## [Required tasks]
- A) According to the virtual reality article, in what year was a device submitted to the Ars Electronica festival?
- B) Print everything in the virtual reality article from "One promising application" down to "efficient surgeon training.".

## [Passage shown]
# # # #

Among our five senses, the sense of touch is not only what we feel at the surface of our skin, such as temperature and texture; it also includes the responses as discerned by the muscles in sensing weight or hardness. All these sensations are known as somatic sensations. These sensations emerge from responses to actions, that is, the interactions of humans with their world. By reproducing somatic sensations that are more realistic, creating perceptions of the presence of "objects," a virtual world is created in which a subject actually experiences moving such objects.

Professor IWATA Hiroo, Faculty of Engineering, Information and Systems

Matching actions with perceptions
Recent 3D movies present quite realistic images, but there is nothing there that the audience can reach out and touch. A door opening in response to a push, or sensing the unevenness of the ground when one stamps on it--such perceptions are indispensable for us in perceiving our own actions. The essence of virtual reality consists not only in displaying a world that does not exist as though it really does, but in causing the subject to feel an appropriate response to an action taken in that world.

One promising application of this technology is in surgery simulators. A system to reproduce sensations when manipulating surgical tools or removing organs is being developed jointly with the Department of Surgery, Division of Gastroenterdogical and Hepatobiliary Surgery at the University of Tsukuba Hospital. Time is required to train surgeons, and patients cannot be used for practice, so virtual reality could be thought of as an ideal technology for efficient surgeon training.

Such research began in the latter half of the 1980s, at which time the term "virtual reality" had not yet been coined. When announcing a research result, a sense of touch cannot be conveyed in a research paper or on a poster; hence a mode of announcement relying on performance was conceived. Today it is widely used, but at the time it was a radical style of presentation.

Opening a world of device art

An academic conference is a closed world. A desire to release the results to the world at large culminated in the submission in 1996 of a device to a media art festival called Ars Electronica, held in Austria; the submission was a brilliant success, winning a prize and providing general visitors with an opportunity to experience the actual system. Both the scale of the event and the target audience were widely at variance from an ordinary academic conference, and the reaction of the people involved was also strikingly different.

# # # #

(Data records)
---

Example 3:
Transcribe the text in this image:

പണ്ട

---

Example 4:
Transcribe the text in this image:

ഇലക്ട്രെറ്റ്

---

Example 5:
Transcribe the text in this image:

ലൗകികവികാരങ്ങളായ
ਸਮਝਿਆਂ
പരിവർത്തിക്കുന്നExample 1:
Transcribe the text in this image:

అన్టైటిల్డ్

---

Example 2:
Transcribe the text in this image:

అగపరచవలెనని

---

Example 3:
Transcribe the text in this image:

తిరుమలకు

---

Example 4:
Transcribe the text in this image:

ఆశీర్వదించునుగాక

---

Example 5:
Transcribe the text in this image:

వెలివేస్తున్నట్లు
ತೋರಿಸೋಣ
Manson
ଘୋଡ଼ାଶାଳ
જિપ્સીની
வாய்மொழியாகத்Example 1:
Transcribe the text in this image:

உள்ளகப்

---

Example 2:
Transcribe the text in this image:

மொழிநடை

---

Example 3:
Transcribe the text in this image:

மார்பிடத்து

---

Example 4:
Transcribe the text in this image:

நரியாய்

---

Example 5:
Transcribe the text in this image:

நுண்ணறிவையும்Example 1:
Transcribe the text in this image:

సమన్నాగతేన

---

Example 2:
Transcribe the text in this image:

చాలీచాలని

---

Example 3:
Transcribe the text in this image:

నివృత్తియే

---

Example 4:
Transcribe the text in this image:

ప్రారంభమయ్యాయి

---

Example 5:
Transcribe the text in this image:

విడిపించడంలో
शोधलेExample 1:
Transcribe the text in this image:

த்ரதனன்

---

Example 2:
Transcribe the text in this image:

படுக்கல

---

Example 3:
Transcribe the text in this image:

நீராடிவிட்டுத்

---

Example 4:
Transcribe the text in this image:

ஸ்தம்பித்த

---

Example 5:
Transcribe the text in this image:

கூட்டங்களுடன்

# # # #

## [Answer set]
- A) 1996

- B)
One promising application of this technology is in surgery simulators. A system to reproduce sensations when manipulating surgical tools or removing organs is being developed jointly with the Department of Surgery, Division of Gastroenterdogical and Hepatobiliary Surgery at the University of Tsukuba Hospital. Time is required to train surgeons, and patients cannot be used for practice, so virtual reality could be thought of as an ideal technology for efficient surgeon training.